I love Vanessa Genneralli, let me get that out of the way up front. Her laugh can sail a thousand ships, and her infectious, joyful energy makes talking to her akin to waterskiing on Skittles. But enough about her, let’s talk about me! 🙂 I was actually interviewed by Vanessa yesterday for a P2PU course she is creating, and we talked about designing for open. This is something I have some experience with as a result of ds106, and explored that craziness for the first eighteen minutes.
At about 18:36 vanessa asked a question about the role of content in an open, online social experience like ds106. What follows was for me the best part of the twenty minute discussion. One of the ideas I was riffing off was David Wiley’s assertion back at the 2007 Open Education 2007 that “content is infrastructure.” Read the linked article because his argument around this claim is solid, and I don’t want to discount that. However, more and more I am finding with my own teaching content is not so much infrastructure as the residue of the learning happening as a result of the course.
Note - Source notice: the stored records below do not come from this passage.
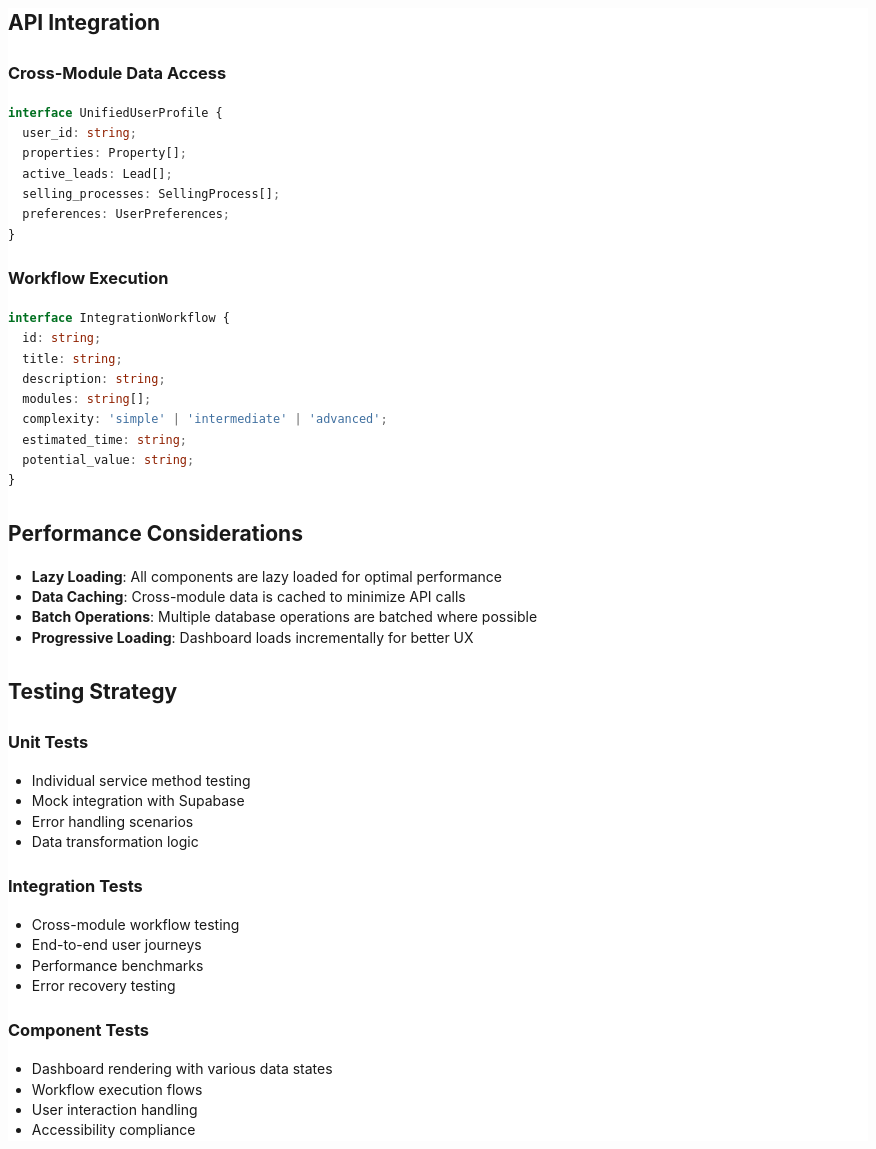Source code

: ## API Integration

### Cross-Module Data Access
```typescript
interface UnifiedUserProfile {
  user_id: string;
  properties: Property[];
  active_leads: Lead[];
  selling_processes: SellingProcess[];
  preferences: UserPreferences;
}
```

### Workflow Execution
```typescript
interface IntegrationWorkflow {
  id: string;
  title: string;
  description: string;
  modules: string[];
  complexity: 'simple' | 'intermediate' | 'advanced';
  estimated_time: string;
  potential_value: string;
}
```

## Performance Considerations

- **Lazy Loading**: All components are lazy loaded for optimal performance
- **Data Caching**: Cross-module data is cached to minimize API calls  
- **Batch Operations**: Multiple database operations are batched where possible
- **Progressive Loading**: Dashboard loads incrementally for better UX

## Testing Strategy

### Unit Tests
- Individual service method testing
- Mock integration with Supabase
- Error handling scenarios
- Data transformation logic

### Integration Tests  
- Cross-module workflow testing
- End-to-end user journeys
- Performance benchmarks
- Error recovery testing

### Component Tests
- Dashboard rendering with various data states
- Workflow execution flows
- User interaction handling
- Accessibility compliance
In other words, the Internet Course, and ds106 before it, were not designed around pre-determined content, often packaged as textbooks (so much of the open education movement is still premised on this idea of the authoritative text), but rather on an open educational experience. For example, in ds106 students could choose from a series of assignments, create their own, and navigate a series of resources other shared, etc. But that wasn’t a text in any strict sense, content as a concept was far more elastic and slippery that this hulking, unmoveable metaphor of insfrastrucutre. It was constantly negotiable, remixable, and fluid in its relevance. In the Internet Course there is no pre-exisiting syllabus or readings, rather the students in the course immediately start brainstorming a set of topics and then start researching and reinforcing what was what. Content plays a crucial role, no doubt, but it’s not predetermined or pre-existing in it’s layout like this idea of infrastructure. It’s malleable and part of the larger negotiation of the course. And, I would argue, once that course works through the content, digests it, and comes to terms with it, it becomes a by-product of the learning that happened.
I guess the point I am exploring here is that the infrastructure, when it comes to content for teaching and learning specifically, might better be imagined as a product of the interactive experience of learning than the foundation on which it’s all built upon. It seems counterintuitive, but more and more the oral and narrative forms Wiley discounts undergird a sense of what makes the classroom experience so powerful for learning (more on thsi in my next post). Whether or not all the infrastructure we are creating in the form of open content as textbooks is even being used remains one of the biggest questions of the whole movement, and I wonder if the focus was on experience and relationships as a negotiation of the pre-exiting content as an exploration rather than a deleiverable challenges some of these assumptions around content as infrastructure. I write this, because seven years on I am still struggling with that idea.